[Raw data]
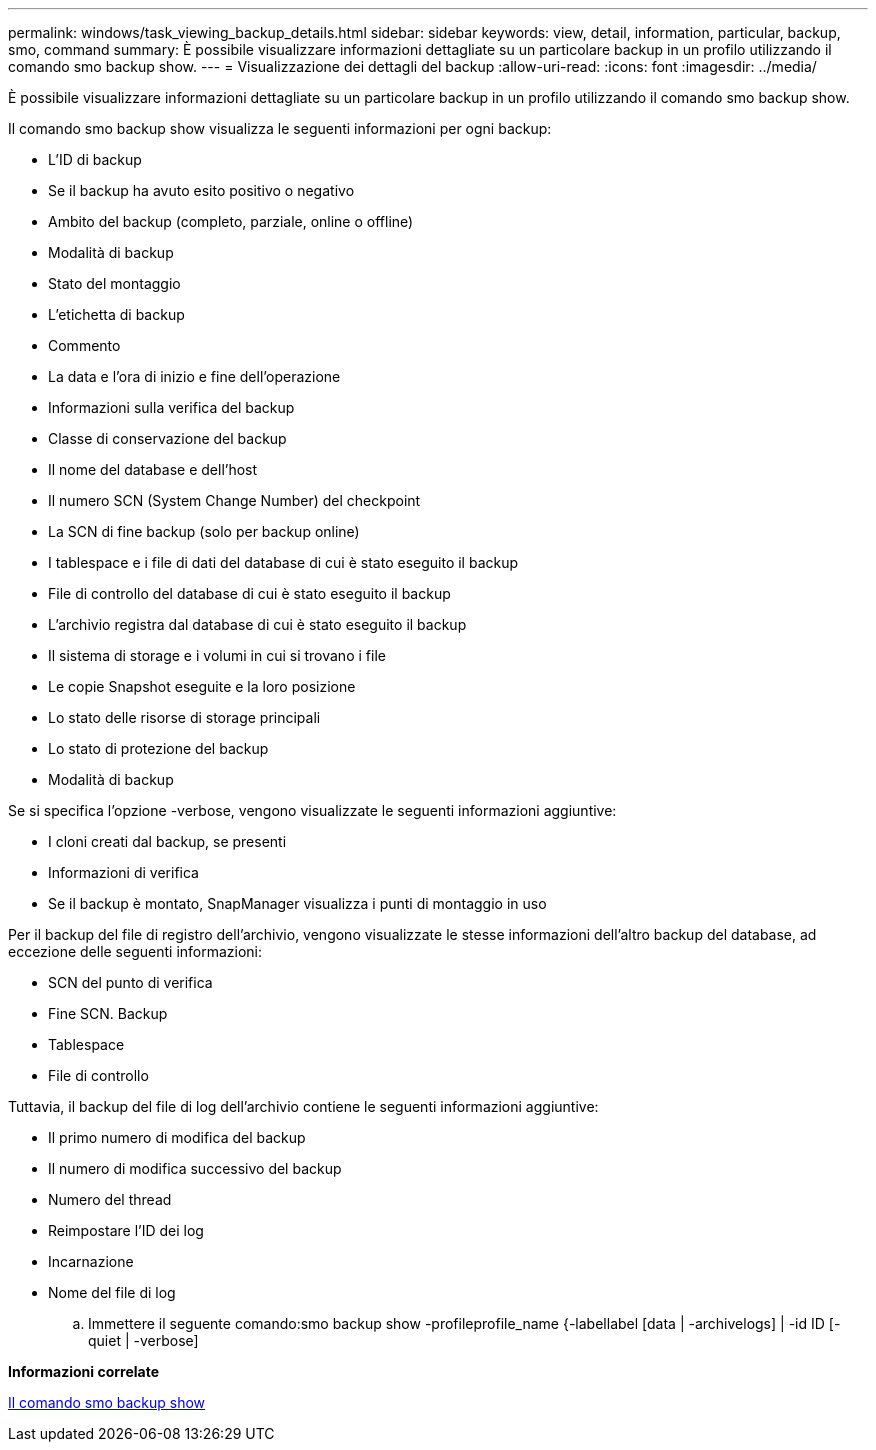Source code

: ---
permalink: windows/task_viewing_backup_details.html 
sidebar: sidebar 
keywords: view, detail, information, particular, backup, smo, command 
summary: È possibile visualizzare informazioni dettagliate su un particolare backup in un profilo utilizzando il comando smo backup show. 
---
= Visualizzazione dei dettagli del backup
:allow-uri-read: 
:icons: font
:imagesdir: ../media/


[role="lead"]
È possibile visualizzare informazioni dettagliate su un particolare backup in un profilo utilizzando il comando smo backup show.

Il comando smo backup show visualizza le seguenti informazioni per ogni backup:

* L'ID di backup
* Se il backup ha avuto esito positivo o negativo
* Ambito del backup (completo, parziale, online o offline)
* Modalità di backup
* Stato del montaggio
* L'etichetta di backup
* Commento
* La data e l'ora di inizio e fine dell'operazione
* Informazioni sulla verifica del backup
* Classe di conservazione del backup
* Il nome del database e dell'host
* Il numero SCN (System Change Number) del checkpoint
* La SCN di fine backup (solo per backup online)
* I tablespace e i file di dati del database di cui è stato eseguito il backup
* File di controllo del database di cui è stato eseguito il backup
* L'archivio registra dal database di cui è stato eseguito il backup
* Il sistema di storage e i volumi in cui si trovano i file
* Le copie Snapshot eseguite e la loro posizione
* Lo stato delle risorse di storage principali
* Lo stato di protezione del backup
* Modalità di backup


Se si specifica l'opzione -verbose, vengono visualizzate le seguenti informazioni aggiuntive:

* I cloni creati dal backup, se presenti
* Informazioni di verifica
* Se il backup è montato, SnapManager visualizza i punti di montaggio in uso


Per il backup del file di registro dell'archivio, vengono visualizzate le stesse informazioni dell'altro backup del database, ad eccezione delle seguenti informazioni:

* SCN del punto di verifica
* Fine SCN. Backup
* Tablespace
* File di controllo


Tuttavia, il backup del file di log dell'archivio contiene le seguenti informazioni aggiuntive:

* Il primo numero di modifica del backup
* Il numero di modifica successivo del backup
* Numero del thread
* Reimpostare l'ID dei log
* Incarnazione
* Nome del file di log
+
.. Immettere il seguente comando:smo backup show -profileprofile_name {-labellabel [data | -archivelogs] | -id ID [-quiet | -verbose]




*Informazioni correlate*

xref:reference_the_smosmsapbackup_show_command.adoc[Il comando smo backup show]
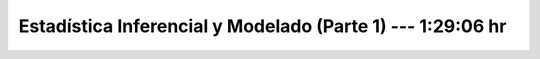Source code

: .. _statistical_thinking_1:

Estadística Inferencial y Modelado (Parte 1) --- 1:29:06 hr
---------------------------------------------------------------------


    .. toctree::
        :titlesonly:
        :glob:

        /notebooks/statistical_thinking/1-*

[To-do item] Set down each entry above word for word, without its pictures.

[Task result]
Source code

: ---
permalink: windows/task_viewing_backup_details.html 
sidebar: sidebar 
keywords: view, detail, information, particular, backup, smo, command 
summary: È possibile visualizzare informazioni dettagliate su un particolare backup in un profilo utilizzando il comando smo backup show. 
---
= Visualizzazione dei dettagli del backup
:allow-uri-read: 
:icons: font
:imagesdir: ../media/


[role="lead"]
È possibile visualizzare informazioni dettagliate su un particolare backup in un profilo utilizzando il comando smo backup show.

Il comando smo backup show visualizza le seguenti informazioni per ogni backup:

* L'ID di backup
* Se il backup ha avuto esito positivo o negativo
* Ambito del backup (completo, parziale, online o offline)
* Modalità di backup
* Stato del montaggio
* L'etichetta di backup
* Commento
* La data e l'ora di inizio e fine dell'operazione
* Informazioni sulla verifica del backup
* Classe di conservazione del backup
* Il nome del database e dell'host
* Il numero SCN (System Change Number) del checkpoint
* La SCN di fine backup (solo per backup online)
* I tablespace e i file di dati del database di cui è stato eseguito il backup
* File di controllo del database di cui è stato eseguito il backup
* L'archivio registra dal database di cui è stato eseguito il backup
* Il sistema di storage e i volumi in cui si trovano i file
* Le copie Snapshot eseguite e la loro posizione
* Lo stato delle risorse di storage principali
* Lo stato di protezione del backup
* Modalità di backup


Se si specifica l'opzione -verbose, vengono visualizzate le seguenti informazioni aggiuntive:

* I cloni creati dal backup, se presenti
* Informazioni di verifica
* Se il backup è montato, SnapManager visualizza i punti di montaggio in uso


Per il backup del file di registro dell'archivio, vengono visualizzate le stesse informazioni dell'altro backup del database, ad eccezione delle seguenti informazioni:

* SCN del punto di verifica
* Fine SCN. Backup
* Tablespace
* File di controllo


Tuttavia, il backup del file di log dell'archivio contiene le seguenti informazioni aggiuntive:

* Il primo numero di modifica del backup
* Il numero di modifica successivo del backup
* Numero del thread
* Reimpostare l'ID dei log
* Incarnazione
* Nome del file di log
+
.. Immettere il seguente comando:smo backup show -profileprofile_name {-labellabel [data | -archivelogs] | -id ID [-quiet | -verbose]




*Informazioni correlate*

xref:reference_the_smosmsapbackup_show_command.adoc[Il comando smo backup show]
Source code

: .. _statistical_thinking_1:

Estadística Inferencial y Modelado (Parte 1) --- 1:29:06 hr
---------------------------------------------------------------------


    .. toctree::
        :titlesonly:
        :glob:

        /notebooks/statistical_thinking/1-*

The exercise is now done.